Guy Rubinstein
93 Geo. Wash. L. Rev. 789
Scholars have long regarded the prohibition against racially selective enforcement by the police as a dead letter. Formally, the Supreme Court forbids police officers from stopping or searching individuals based on race. In practice, the traditional evidentiary standard for proving selective enforcement is nearly insurmountable, and successful claims are rare. Remarkably, the Court has never specified the remedy judges should grant in criminal cases to victims of selective enforcement. Nevertheless, recent years have seen a revitalization of the doctrine of selective enforcement. An increasing number of state and federal courts have made proving selective enforcement much easier by relaxing the evidentiary standard claimants must satisfy. Additionally, lower courts have adopted suppression of incriminating evidence or dismissal of criminal charges as the remedy for successful claims. This Article explores these recent developments in selective enforcement remediation, which have largely escaped academic attention.

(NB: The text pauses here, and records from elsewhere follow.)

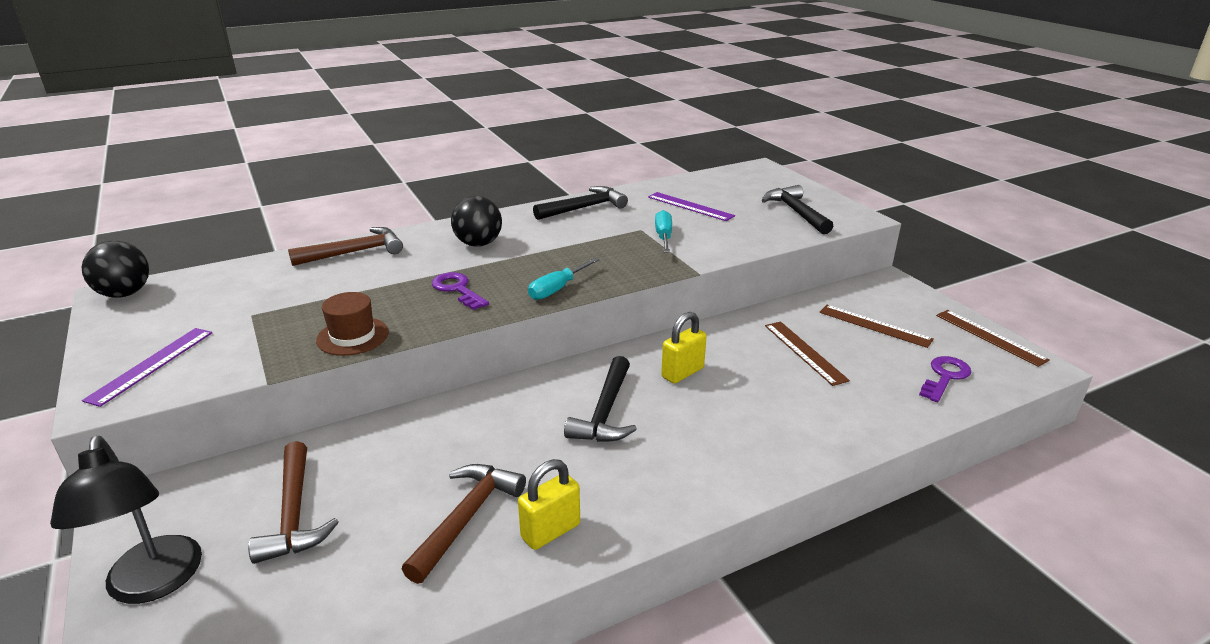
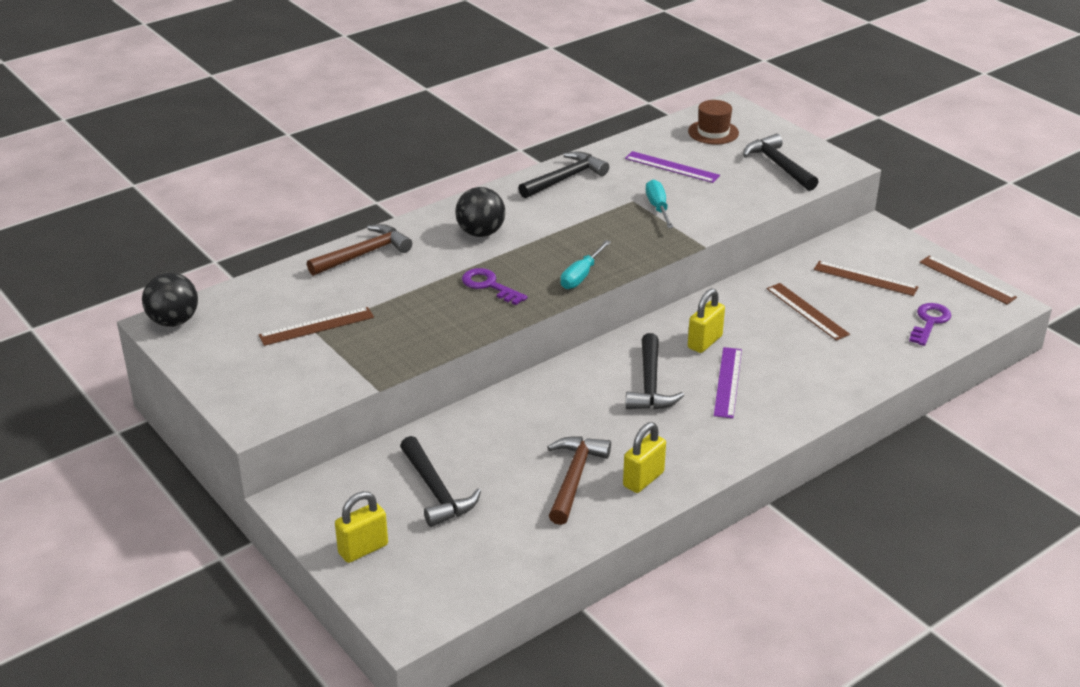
camera: 10 degrees left, 5 degrees up
(151, 365) = (264, 385): purple ruler -> purple ruler (728, 382)
(153, 584) = (363, 549): black lamp -> yellow padlock
(256, 311) = (316, 326): none -> brown ruler
(294, 514) = (436, 491): brown hammer -> black hammer
(352, 336) = (423, 341): brown hat -> brown hat (713, 132)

Although celebrating the adoption of powerful remedies for selective enforcement, this Article critiques the justifications courts have provided for them. Despite the promises made by courts, suppression and dismissal are unlikely to serve as effective deterrents to selective enforcement. Nor will they necessarily help courts maintain their judicial integrity. Rather than relying on these two justifications, selective enforcement remedies should be grounded in the same goal that equal protection remedies have traditionally sought to promote—namely, corrective justice for victims of unconstitutional discrimination. Courts, therefore, should grant remedies aimed at eliminating the harmful effects suffered by victims of selective enforcement due to the police’s discriminatory conduct, to the greatest extent possible.